Georgia Kostas, M.P.H., R.D., has helped more than 50,000 patients use diets for disease recovery, prevention, and weight control.

"I look at myself as a nutrition coach," Kostas says. "My goal is to have people leave my office and say, 'This is easy. I can do it.'"

Kostas founded one of the most high-profile nutrition programs in the country, at the Cooper Aerobics Center in Dallas, but she takes a soft line on chocolate, steak dinners, and ice cream.

In fact, Kostas celebrates the food no-nos shunned by the diet-obsessed— up to a point. And the point is this: The only way to eat sensibly for life is to make sure you don't feel deprived of your favorite goodies. And that, she'll cheerfully inform you, means allowing yourself the occasional piece of cherry cheesecake or the infrequent plate of fettuccini alfredo.

The trick is to dilute the high-fat, high-calorie foods with lots of fruits, vegetables, grains, and low-fat foods. Toss in a consistent, but low-intensity exercise schedule and you've got the formula.

"In my life, I've always had that moderation. For exercise, I've walked with friends or gone to aerobics classes for the fun of it," she says. "I've always mixed in plenty of fat-free foods, never cutting out chocolate and ice cream."

She started at the Cooper Center in 1979. Those were the days when most nutritionists were women planning cafeteria lunch menus. Now her colleagues are increasingly male and their influence can be seen from the salad bars at fast-food restaurants to the locker rooms of the NFL.

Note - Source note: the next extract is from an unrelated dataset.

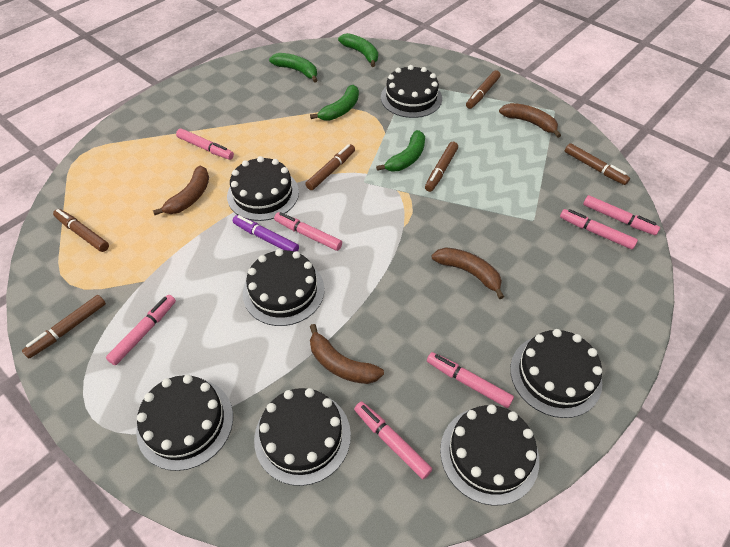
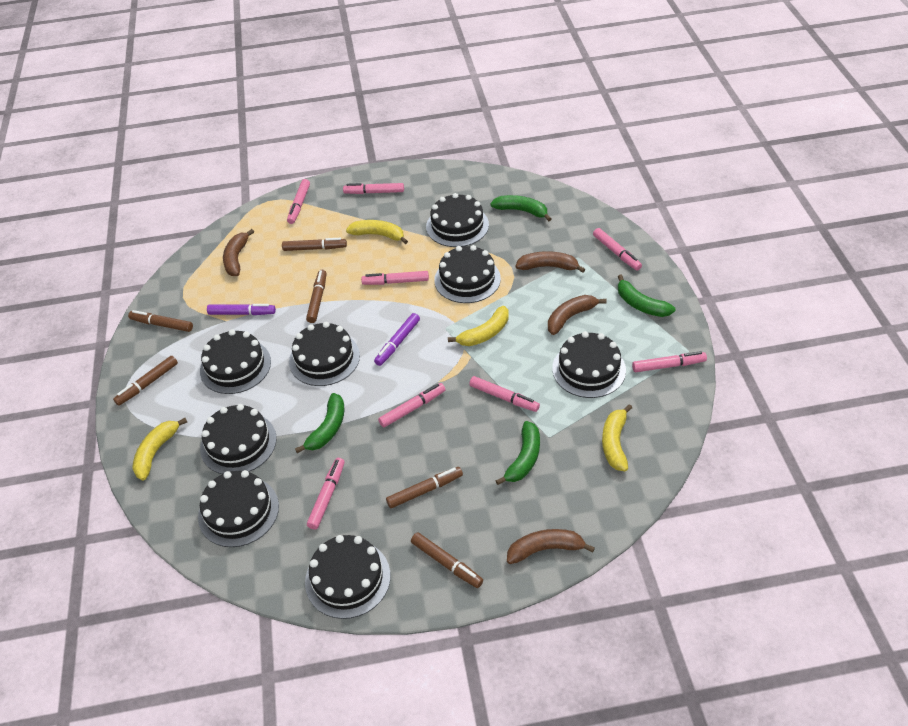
black cake: [136,375,233,471] [227,156,299,221] [243,249,324,326] [254,388,351,486] [381,65,442,118] [440,404,539,506] [510,329,602,418] = 7 -> [198,470,279,547] [200,329,271,394] [200,404,277,474] [289,322,360,386] [305,535,390,619] [426,193,489,247] [434,245,501,303] [552,331,626,398] = 8
pink marker: [106,295,176,366] [176,128,234,160] [274,212,342,251] [354,402,432,479] [427,352,514,408] [560,209,638,249] [583,195,660,235] = 7 -> [287,179,310,224] [307,458,345,530] [343,183,404,194] [361,271,429,285] [378,383,445,428] [469,376,540,412] [593,228,642,271] [632,351,707,372] = 8
purple marker: [233,215,299,252] = 1 -> [207,304,276,315] [374,313,420,366] = 2
yellow banana: none = 0 -> [132,418,187,480] [346,220,408,244] [448,306,509,346] [602,404,632,471] = 4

Here are some thoughts, tips, and surprising facts about diet and exercise from Kostas:

Weight-control pitfalls

People think that fat-free eating is calorie-free eating. Not so. Many people make the mistake of increasing their overall calories when they cut back on fat-laden foods. "I can't tell you how many people eat a large, fat-free frozen yogurt every day, and then they can't understand why they're not losing weight," she says. "Well, that's 500 extra calories a day, or about a pound a week."

Miracle diets

If you cut your normal food intake by more than 1,000 calories a day, your body will go into a starvation mode, ratcheting down your metabolism to conserve energy. You're also more likely to binge later. You'll actually lose weight faster by reducing calories moderately.

No gain in pain

The idea that exercise has to be laborious drudgery is flat wrong. Even small changes in a couch potato lifestyle—like taking the stairs or spending extra time in the garden—have a positive effect on health. And regular aerobic exercise like walking 30 minutes three to four times a week can lead to fitness. "If people push themselves too much, they get so burned out they don't stick with it over the long haul," Kostas says.

What athletes have taught us

Their exercise tends to regulate their appetite. They may not always eat the right things, but athletes seem to know how much to eat to maintain their weight. "When you exercise regularly, your appetite mechanism seems to work automatically," she says. "If you're sedentary, it gets thrown off."

Sugar is sugar

Your body processes nearly all carbohydrates you eat, including white sugar and more complex, natural sugars like honey, syrup, and molasses, into the same thing, glucose—a form of sugar your cells use for energy.

"I was in the health food store the other day trying to buy some cereal for a diabetic friend" Kostas says. "All the labels said 'sugar-free,' but they were all full of honey and molasses. You have to read the labels."

The big lie about starch

The myth that "starches"—complex carbohydrates like pasta, bread, and potatoes—are diet killers has hung on despite the best efforts of nutrition evangelists. "I have patients who will eat the big roll of meat on a sandwich but refuse to eat the bread" she says. "They think they are cutting calories. It's just the opposite. Most of us eat too much protein, which is usually also high in fat and cholesterol."